Making this a goal significantly limited my options when it came to
text editors. There are a few out there that are accessible, but they
are a) huge (like, nearly half a megabyte of more, gzipped) and b) much
more difficult to extend in the ways I wanted to. Again, with a
combination of optimism (I can learn a lot by doing this!) and chutzpah
(this is possible!), I decided to write my own editor, Hat (named after Link's penguin, Hat, who wears the same hat as the logo).
I'm really pleased with how the Hat editor turned out, though it does still have some issues I discovered while building this site that are in desperate need of fixing (including if you select text and bold it, then immediately try to un-bold it, it just bolds the whole paragraph). But I'm extremely proud to say it that both HatJS and LinkCMS are 100% WCAG AA 2.1 accessible, to the best of my knowledge.
- Since I was spending so much time on it, I wanted to make sure I could use LinkCMS for future projects while still maintaining the ability to update the core without a lot of complicated git-ing or submodules. I structured the project so that core functionality lives in the primary repo, and everything else (including pages and posts) live in self-contained Modules (let's be real, they're plugins, but it's my playground, so I get to name the imaginary territory). This means you can both update core and modules, AND you only need to have those components included that you're actually using.
- I used a modified Model-View-Controller architecture: I call the pieces Models, Controllers and Actors. Models and Controllers do what you'd expect. Actors are what actually make changes and make things work. It's easier for me to conceptualize each piece rather than using "View" as the name, which to my mind leaves a lot of things out.
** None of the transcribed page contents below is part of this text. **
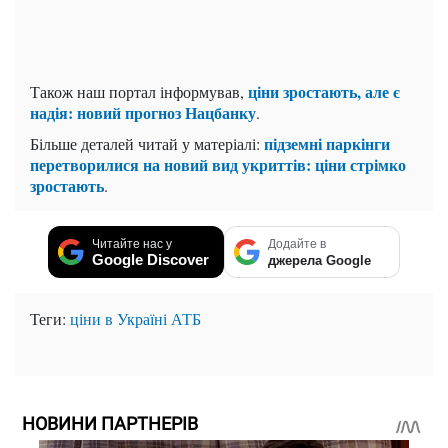
ціни зростають, але є
Також наш портал інформував,
надія: новий прогноз Нацбанку
.
підземні паркінги
Більше деталей читай у матеріалі:
перетворилися на новий вид укриттів: ціни стрімко
зростають
.
Читайте нас у
Додайте в
Google Discover
джерела Google
Теги:
ціни в Україні
АТБ
НОВИНИ ПАРТНЕРІВ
I'm aware of the MVAC approach, and I suppose technically the templates are the View, but I lumped the routes and templating in under Actors (Route and Display, accordingly), and it works for me.
I don't think LinkCMS is in a state where someone else could install it right now. (For starters, I'm fairly certain I haven't included the basic SQL yet.) The code is out there and available, and hopefully soon I can get it to a presentable state.
But the end goal of all this was, again, not to be a CMS maven challenging the incumbents. I wanted to learn more about how these systems work (the amount of insight I gained into Laravel through building my own is astounding, to me), and craft a tool that allows me to build small sites and projects, on my own terms, with minimal dependencies and maximum stability.